On Nov. 27, 2017, Post Media and Torstar announced a transaction in which Post Media sold seven dailies, eight community papers, and the Toronto and Vancouver 24 Hours papers to Torstar, in exchange for 22 community papers (including the Review) and the Ottawa and Winnipeg versions of Metro. Thirty-six of the 42 newspapers were closed just days after the transaction.

In March 2018, the Competition Bureau issued a court filing accusing the two companies of structuring the deal with no-compete clauses in an effort to reduce competition in the newspaper industry, in violation of the Competition Act. The Competition Bureau made headlines when it raided the companies’ offices for evidence, and later when it ordered company executives to testify under oath.

Early in 2021 the Competition Bureau shelved the three-year criminal conspiracy investigation in to the deal despite descriptions of documents made public last February indicating Post Media and Torstar each knew the other would simultaneously close the swapped newspapers.

In emails, executives at Torstar referenced discussions with Post Media on “who will terminate whose staff” and which would make “closure announcements,” The Tyee reported last March.

I can tell you firsthand, it was Post Media who told us we were terminated after gaining control of Metroland’s Ottawa-based community newspapers and it happened the day after the deal was made.

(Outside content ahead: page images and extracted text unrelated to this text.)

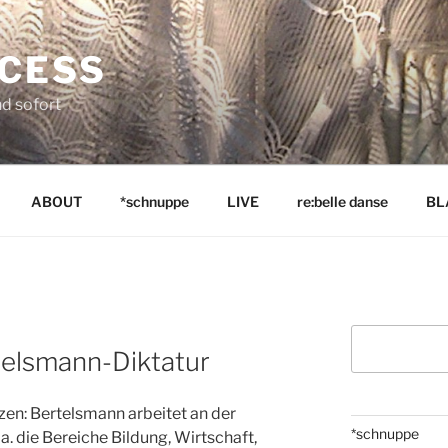
NCESS
nd sofort
ABOUT
*schnuppe
LIVE
re:belle danse
BL
Suchen
elsmann-Diktatur
zen: Bertelsmann arbeitet an der
*schnuppe
. die Bereiche Bildung, Wirtschaft,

I had offered to pick up a co-worker that day, a reporter familiar to West Carleton, Jessica Cunha, on the way in to work, so we had the luxury of being laid off together in the same room.

In 2018 Post Media closed another 10 small papers across the country including the Pembroke Daily Observer.

So, even with little knowledge on the industry, it doesn’t take a genius to understand continually closing your product, and/or giving it away for free can’t be good for business.

Irving goes on to demand the prime minister introduce legislation to “break the Google/Facebook stranglehold on news before the summer recess.”

Irving, in true media hyperbole (but absolutely meant to be taken literally), writes “the fate of news media in Canada depends on it. In no small way, so too does the fate of our democracy.”

By the way, the one company that owns both The Ottawa Sun and The Ottawa Citizen isn’t even Canadian. Post Media is currently 66 per cent owned by an American media conglomerate (​Chatham Asset Management).

Our take is times change and the free market adapts. There are still many ways for journalism to survive and prosper, but perhaps not in newspaper form, which might actually be good new for the environment due to all the resources used to produce and deliver a paper product. The media industry needs to return to its roots to survive. It needs a return to small business and return to subscriber-powered revenue. That in turn, will return the media to the Fourth Estate power it used to be, representing the community it serves, not the interests of its advertisers or possibly even the government of the day that provides it with its multi-million dollar bailouts. Let the public decide which media survives, not the government.